_What is expected_:
Retype, word for word, every line from the one holding "The synagogue's members are mostly academics" through the one holding "The rabbi readily" in the entries below, both included, and only those lines.

Stored dataset items:
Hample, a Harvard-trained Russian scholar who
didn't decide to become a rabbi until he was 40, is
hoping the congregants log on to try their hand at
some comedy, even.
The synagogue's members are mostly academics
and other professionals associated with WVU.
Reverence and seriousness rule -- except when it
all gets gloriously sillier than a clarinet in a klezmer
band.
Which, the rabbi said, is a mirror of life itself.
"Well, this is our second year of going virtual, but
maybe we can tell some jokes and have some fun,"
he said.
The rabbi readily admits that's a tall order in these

==

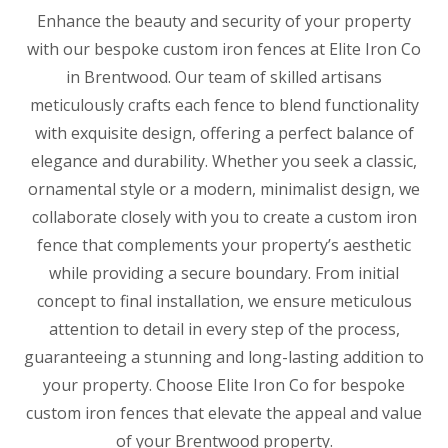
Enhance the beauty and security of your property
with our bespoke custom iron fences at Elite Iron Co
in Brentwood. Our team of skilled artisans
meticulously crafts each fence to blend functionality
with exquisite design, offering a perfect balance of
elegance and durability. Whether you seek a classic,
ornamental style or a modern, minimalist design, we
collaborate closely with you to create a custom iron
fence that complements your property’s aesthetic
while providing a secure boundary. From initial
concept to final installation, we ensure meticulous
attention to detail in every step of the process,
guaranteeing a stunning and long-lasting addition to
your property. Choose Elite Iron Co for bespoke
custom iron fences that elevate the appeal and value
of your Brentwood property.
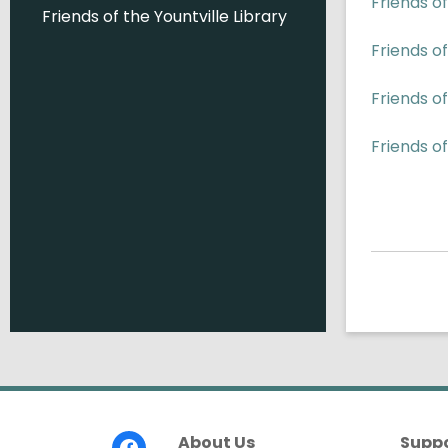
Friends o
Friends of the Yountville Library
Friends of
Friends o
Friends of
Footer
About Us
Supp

_Solution for this exercise_:
The synagogue's members are mostly academics
and other professionals associated with WVU.
Reverence and seriousness rule -- except when it
all gets gloriously sillier than a clarinet in a klezmer
band.
Which, the rabbi said, is a mirror of life itself.
"Well, this is our second year of going virtual, but
maybe we can tell some jokes and have some fun,"
he said.
The rabbi readily admits that's a tall order in these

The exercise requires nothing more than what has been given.